An article written for the Chartered Institute of Marketing’s Small Business Group Newsletter
Small companies have to create products and services that fit the market and go on to build a sustainable customer base.
Owner managers are often characterised as having a bias for action over planning and confusing sales with marketing. Partly that’s because they’re too busy creating and keeping customers (sorry – isn’t that the definition of marketing?) to do much strategic planning and partly because much of the advice they get is over complicated.
What they do is develop informal methods of achieving the same results as corporate marketers. Instead of formal market research they talk to their customers. Instead of segmenting the market they set their stall out on a broad front and evolve and develop their product offerings by following the money. Instead of planning their business process up-front they develop them to suit the customers they have.
They are naturally customer centric in a way that their corporate colleagues are not. They might look at the 8 Ps of marketing and think “where’s the P for Punter?”
What they do need is more system in generating leads. They need to analyse how many customers buying what range of products would deliver the revenue they need for sustainable growth and what communication processes they need to keep their existing customers.

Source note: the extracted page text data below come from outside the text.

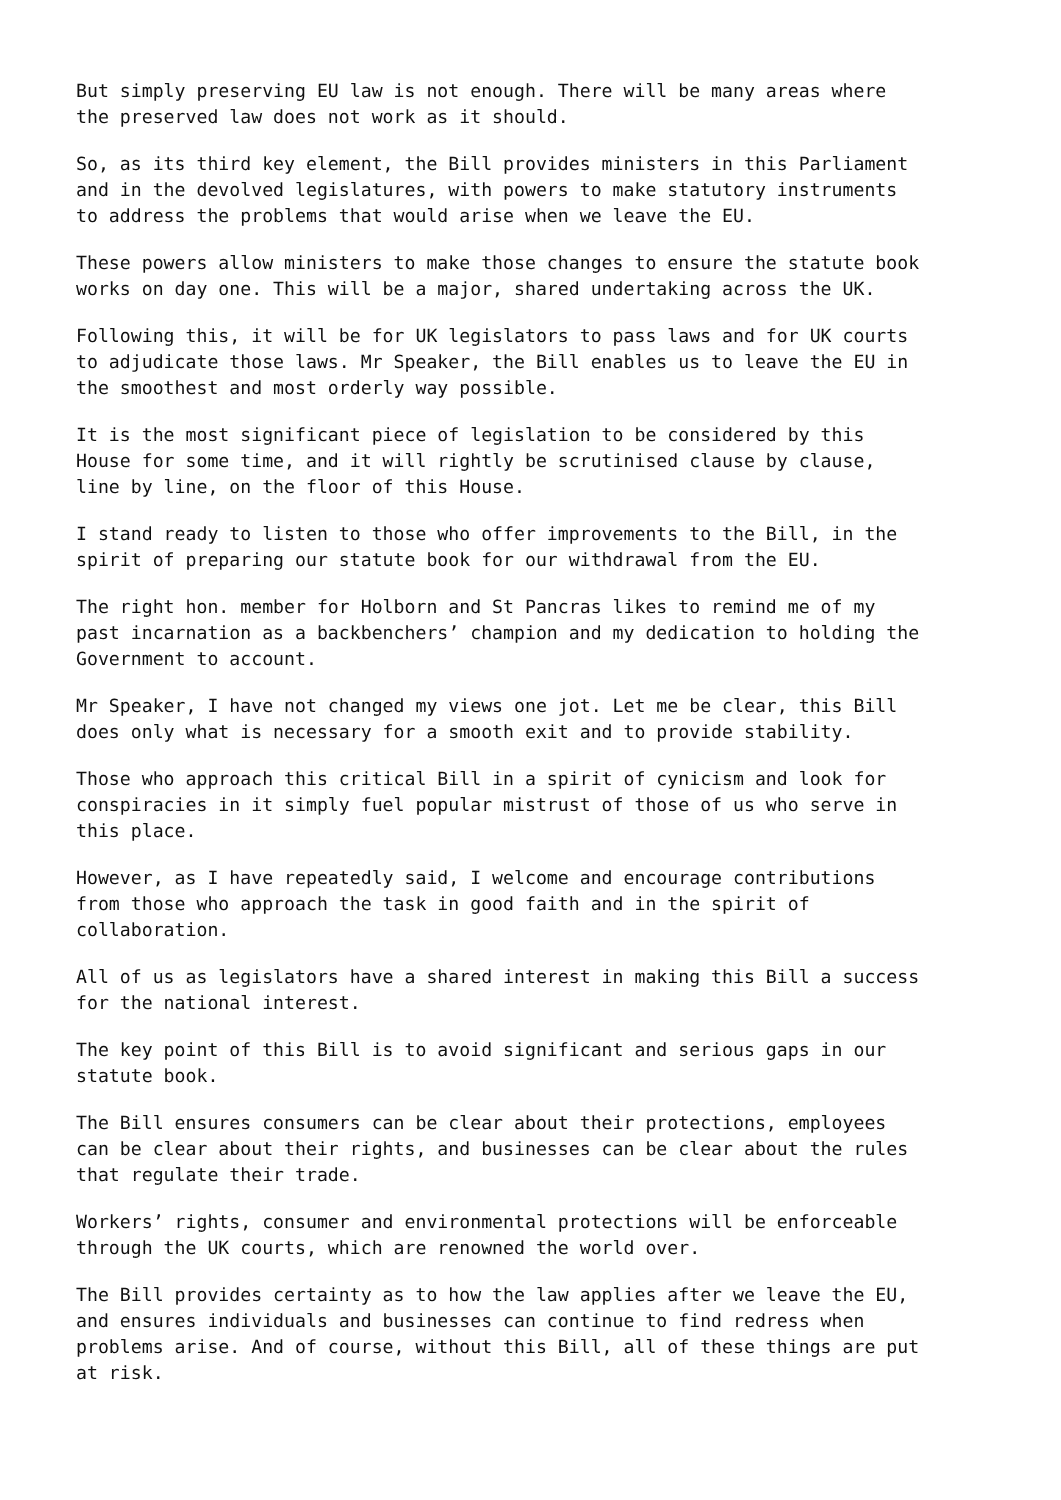But simply preserving EU law is not enough. There will be many areas where the preserved law does not work as it should.
So, as its third key element, the Bill provides ministers in this Parliament and in the devolved legislatures, with powers to make statutory instruments to address the problems that would arise when we leave the EU.
These powers allow ministers to make those changes to ensure the statute book works on day one. This will be a major, shared undertaking across the UK.
Following this, it will be for UK legislators to pass laws and for UK courts to adjudicate those laws. Mr Speaker, the Bill enables us to leave the EU in the smoothest and most orderly way possible.
It is the most significant piece of legislation to be considered by this House for some time, and it will rightly be scrutinised clause by clause, line by line, on the floor of this House.
I stand ready to listen to those who offer improvements to the Bill, in the spirit of preparing our statute book for our withdrawal from the EU.
The right hon. member for Holborn and St Pancras likes to remind me of my past incarnation as a backbenchers’ champion and my dedication to holding the Government to account.
Mr Speaker, I have not changed my views one jot. Let me be clear, this Bill does only what is necessary for a smooth exit and to provide stability.
Those who approach this critical Bill in a spirit of cynicism and look for conspiracies in it simply fuel popular mistrust of those of us who serve in this place.
However, as I have repeatedly said, I welcome and encourage contributions from those who approach the task in good faith and in the spirit of collaboration.
All of us as legislators have a shared interest in making this Bill a success for the national interest.
The key point of this Bill is to avoid significant and serious gaps in our statute book.
The Bill ensures consumers can be clear about their protections, employees can be clear about their rights, and businesses can be clear about the rules that regulate their trade.
Workers’ rights, consumer and environmental protections will be enforceable through the UK courts, which are renowned the world over.
The Bill provides certainty as to how the law applies after we leave the EU, and ensures individuals and businesses can continue to find redress when problems arise. And of course, without this Bill, all of these things are put at risk.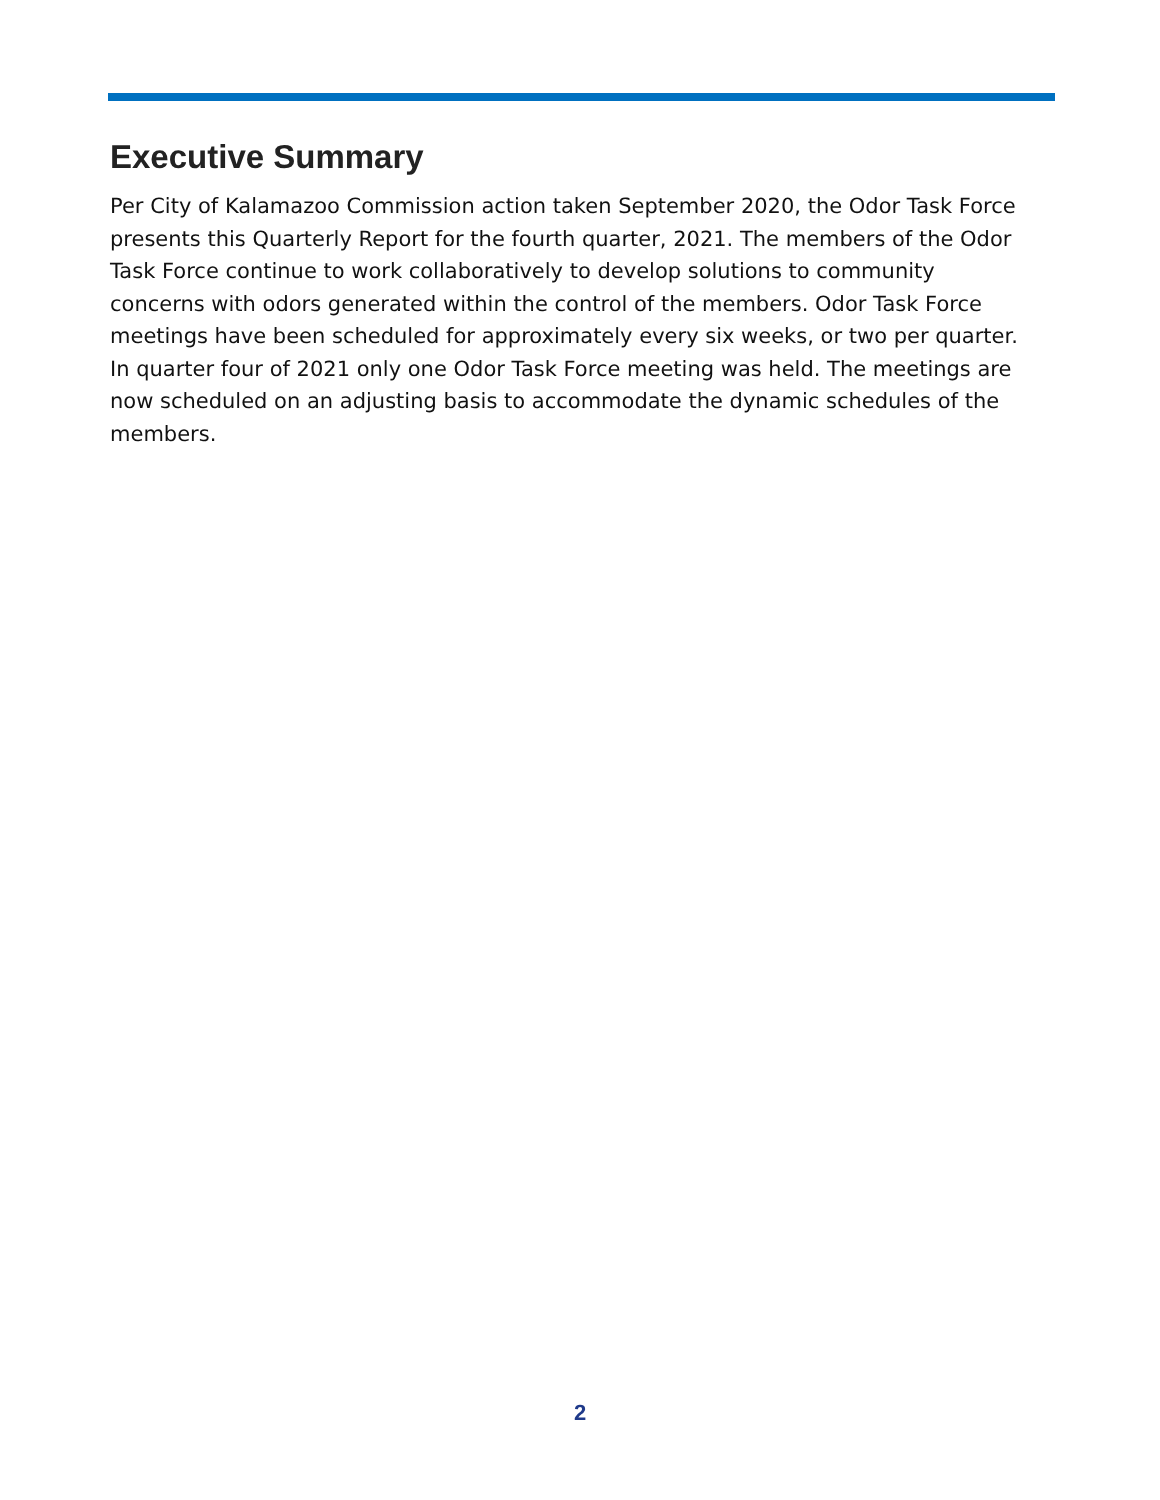Executive Summary
Per City of Kalamazoo Commission action taken September 2020, the Odor Task Force presents this Quarterly Report for the fourth quarter, 2021. The members of the Odor Task Force continue to work collaboratively to develop solutions to community concerns with odors generated within the control of the members. Odor Task Force meetings have been scheduled for approximately every six weeks, or two per quarter. In quarter four of 2021 only one Odor Task Force meeting was held. The meetings are now scheduled on an adjusting basis to accommodate the dynamic schedules of the members.
2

It means working out how many sales they need, how many prospects they need to close to make those sales, how many enquiries they need to build the prospect bank and how much promotional activity of what type they need for these enquiries.
Developing simple and robust systems is the key to growth for SMEs. Advisers can add a lot of value to small businesses by helping them learn to systematise these processes of communication, closing and follow up – but we need to put the Punter back squarely into the centre of our attention the way the small business does.